騎士団入りしてまだ数ヶ月の**新人見習い**だ。
本人いわく「体力だけはある」らしいが、どう見ても痩せている。
いや、これは──
「……無理してんだな、お前」
「え!? えっ、な、なんでわかるんですか!? 僕、顔に出てました!?」
「顔というか、腹だ。鳴ってるぞ」
ぐぅぅ〜〜〜……
その音は、店内に切ないBGMのように響いた。
ミロは顔を真っ赤にして、頭を抱えた。
「す、すみませんっっ! 騎士団の訓練、初めての当番だったんですけど、緊張して何も食べてなくて……でも水汲みミスって叱られて……あの団長に目で“喝”されて……それで道に迷って気づいたらここでっ」
「……とりあえず、黙って座ってろ。

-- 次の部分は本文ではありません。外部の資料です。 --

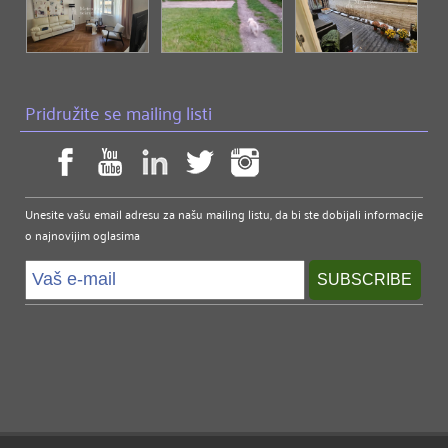
Pridružite se mailing listi
Unesite vašu email adresu za našu mailing listu, da bi ste dobijali informacije
o najnovijim oglasima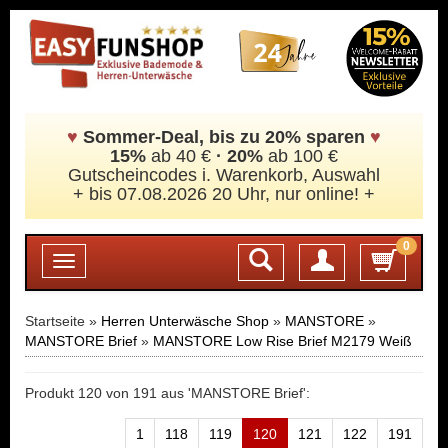
♥
Sommer-Deal, bis zu 20% sparen
♥
15%
ab 40 €
·
20%
ab 100 €
Gutscheincodes i. Warenkorb, Auswahl
+ bis 07.08.2026 20 Uhr, nur online! +
0
Login
Toggle
navigation
Startseite »
Herren Unterwäsche Shop
»
MANSTORE
»
MANSTORE Brief
»
MANSTORE Low Rise Brief M2179 Weiß
Produkt 120 von 191 aus 'MANSTORE Brief':
1
118
119
120
121
122
191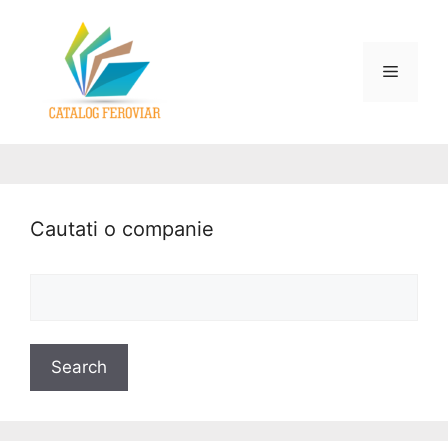
Cautati o companie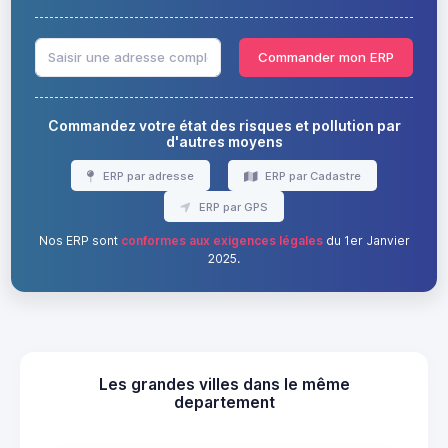
Commander mon ERP
Commandez votre état des risques et pollution par
d'autres moyens
ERP par adresse
ERP par Cadastre
ERP par GPS
Nos ERP sont
conformes aux exigences légales
du 1er Janvier
2025.
Les grandes villes dans le même
departement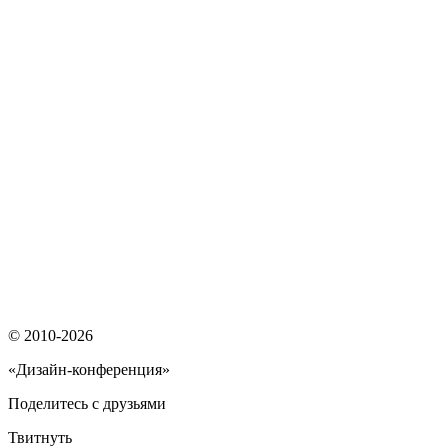
© 2010-2026
«Дизайн-конференция»
Поделитесь с друзьями
Твитнуть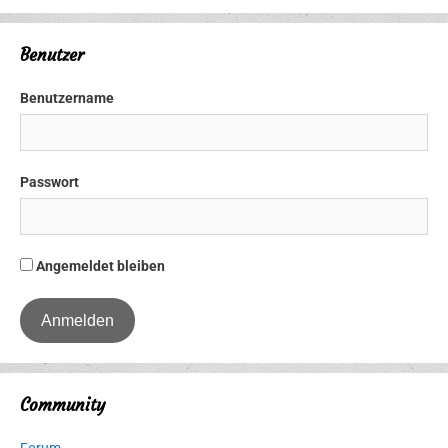
Benutzer
Benutzername
Passwort
Angemeldet bleiben
Community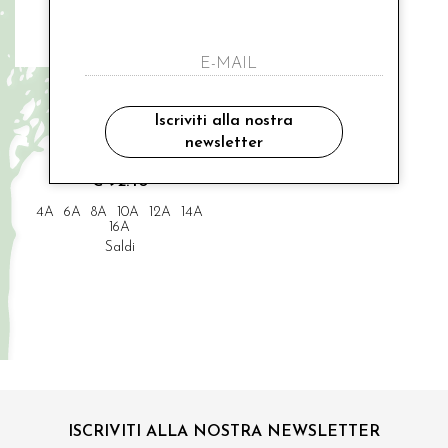
SUNS
giubbino primaverile bambina
Iscriviti alla nostra
foderato cotone
newsletter
€ 132.00
-30%
€ 92.40
4A
6A
8A
10A
12A
14A
16A
Saldi
ISCRIVITI ALLA NOSTRA NEWSLETTER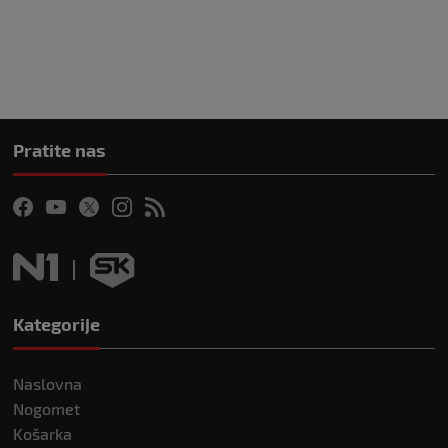
Pratite nas
Kategorije
Naslovna
Nogomet
Košarka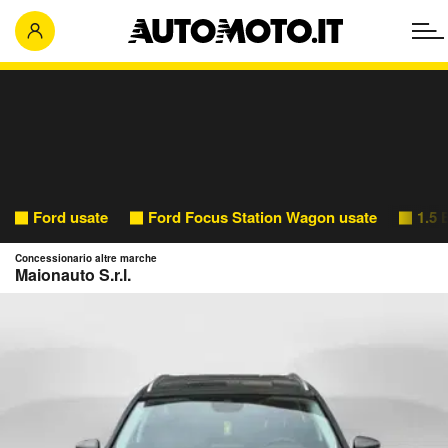
Ford usate
Ford Focus Station Wagon usate
1.5 
Concessionario altre marche
Maionauto S.r.l.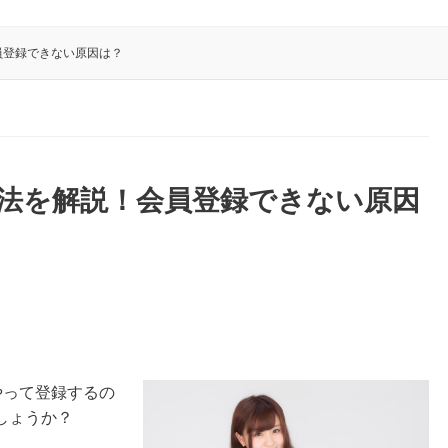
会員登録できない原因は？
る方法を解説！会員登録できない原因
やって登録するの
しょうか？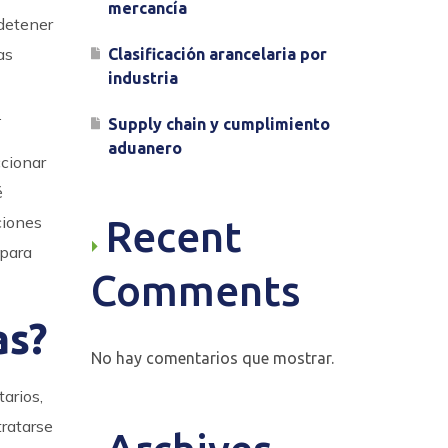
mercancía
detener
as
Clasificación arancelaria por
industria
.
Supply chain y cumplimiento
aduanero
ccionar
é
ciones
Recent
 para
Comments
as?
No hay comentarios que mostrar.
arios,
tratarse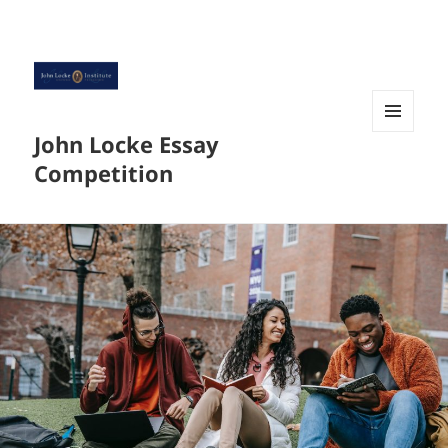
John Locke Essay
菜单和
挂件
Competition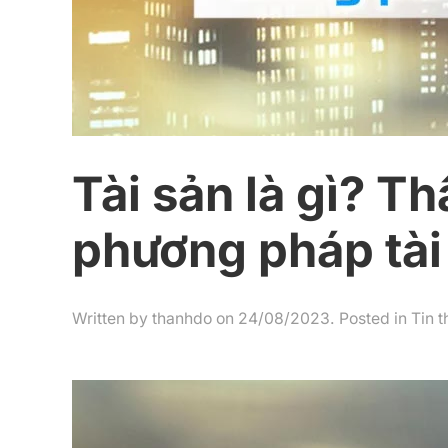
Tài sản là gì? T
phương pháp tài
Written by
thanhdo
on
24/08/2023
. Posted in
Tin 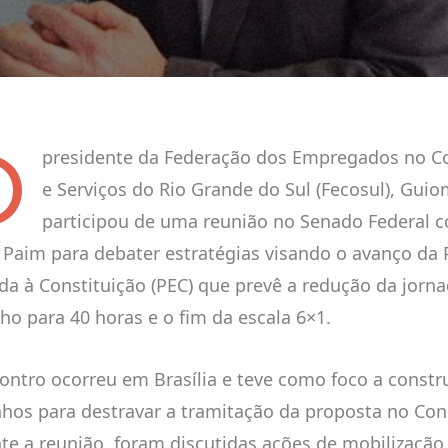
O
presidente da Federação dos Empregados no C
e Serviços do Rio Grande do Sul (Fecosul), Guio
participou de uma reunião no Senado Federal 
 Paim para debater estratégias visando o avanço da
a à Constituição (PEC) que prevê a redução da jorn
lho para 40 horas e o fim da escala 6×1.
ontro ocorreu em Brasília e teve como foco a constr
hos para destravar a tramitação da proposta no Con
te a reunião, foram discutidas ações de mobilização 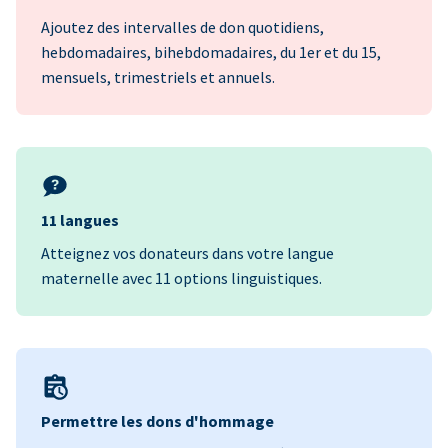
Ajoutez des intervalles de don quotidiens,
hebdomadaires, bihebdomadaires, du 1er et du 15,
mensuels, trimestriels et annuels.
11 langues
Atteignez vos donateurs dans votre langue
maternelle avec 11 options linguistiques.
Permettre les dons d'hommage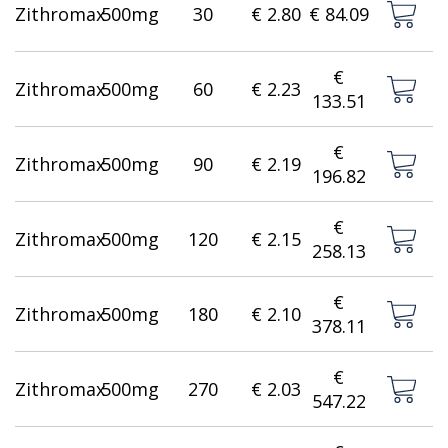
Zithromax
500mg
30
€ 2.80
€ 84.09
€
Zithromax
500mg
60
€ 2.23
133.51
€
Zithromax
500mg
90
€ 2.19
196.82
€
Zithromax
500mg
120
€ 2.15
258.13
€
Zithromax
500mg
180
€ 2.10
378.11
€
Zithromax
500mg
270
€ 2.03
547.22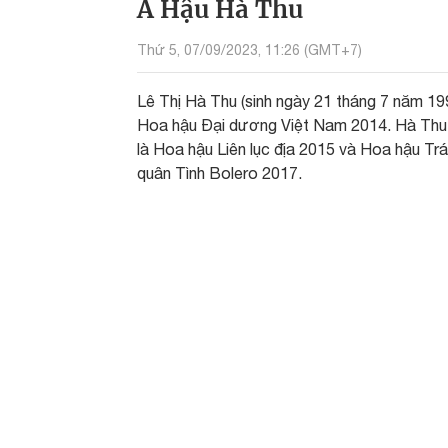
Á Hậu Hà Thu
Thứ 5, 07/09/2023, 11:26 (GMT+7)
Lê Thị Hà Thu (sinh ngày 21 tháng 7 năm 199
Hoa hậu Đại dương Việt Nam 2014. Hà Thu c
là Hoa hậu Liên lục địa 2015 và Hoa hậu Trái
quân Tình Bolero 2017.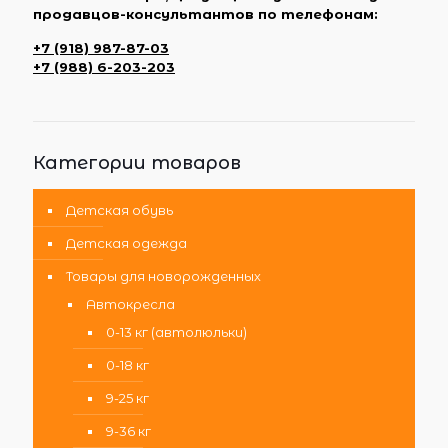
продавцов-консультантов по телефонам:
+7 (918) 987-87-03
+7 (988) 6-203-203
Категории товаров
Детская обувь
Детская одежда
Товары для новорожденных
Автокресла
0-13 кг (автолюльки)
0-18 кг
9-25 кг
9-36 кг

まずは腹だ」
「うう……ありがとうございます……」
オヤジさんは厨房へ戻り、静かに作業を始める。
大きな鍋の蓋を開けて、中に入っていたのは――
ノーマルグロウダイコン。
ほんのり光る、丸みを帯びた大根。
回復ポーションの素材になるが、加熱すると甘みが出て、体の芯からほっとする。
それに合わせるのは、鶏肉のつくね、そしてとろとろに煮込んだ根菜。
優しく煮込んだ“心ほどき定食”が、今ここに仕上がる。
【本日の定食】
* グロウダイコンとつくねのやわ煮(だしの香りたっぷり)
* 森の五穀ごはん(香ばしく蒸し上げ)
* 温たまのせサラダ
* 薄味の味噌汁(ネギ・森キノコ入り)
ミロの前に、お盆が静かに置かれる。
ふわっと立ち昇る湯気。だしの香りが、胃だけじゃなくて心にも染みる。
「いただきます!」
一口目、大根。
じゅわっと出汁があふれ出すやわ煮は、芯まで熱が通り、ほんのり甘い。
二口目、つくね。
しっとりやわらかく、鶏肉の旨味がしっかり詰まっている。
三口目、ご飯。
「……う、うまっ……なにこれ……うますぎる……っ!」
お箸を止める間もなく、ミロはもくもくと食べ続けた。
そして──
「……あれ?」
気づいた時には、涙がポロリ。
「……あれっ!? えっ、な、なんで……? えっ、泣くとこじゃないのに……っ!」
「無理してるやつが、まともな飯を食うと、だいたい泣く。よくある」
「ううっ……でも、なんか、すごいホッとして……食べていいって、認めてもらった気がして……」
「そう思うなら、それでいい。……飯は、許すためにある」
オヤジさんのその一言に、ミロはまたちょっとだけ泣いた。
最後まで綺麗に食べて、ぺこりと頭を下げる。
「ごちそうさまでした……オヤジさん……! また来てもいいですか……!?」
「ああ。空腹で、倒れる前にな」
「は、はいっ!」
少年騎士は元気に飛び出していった。
その背中に、まだ少しよろけたところはあったけど──
彼の歩き方は、ほんの少しだけ、自信に満ちていた。
――今日の「しんじつ亭」は、ひとつのがんばりすぎを、ゆっくりとほどいた。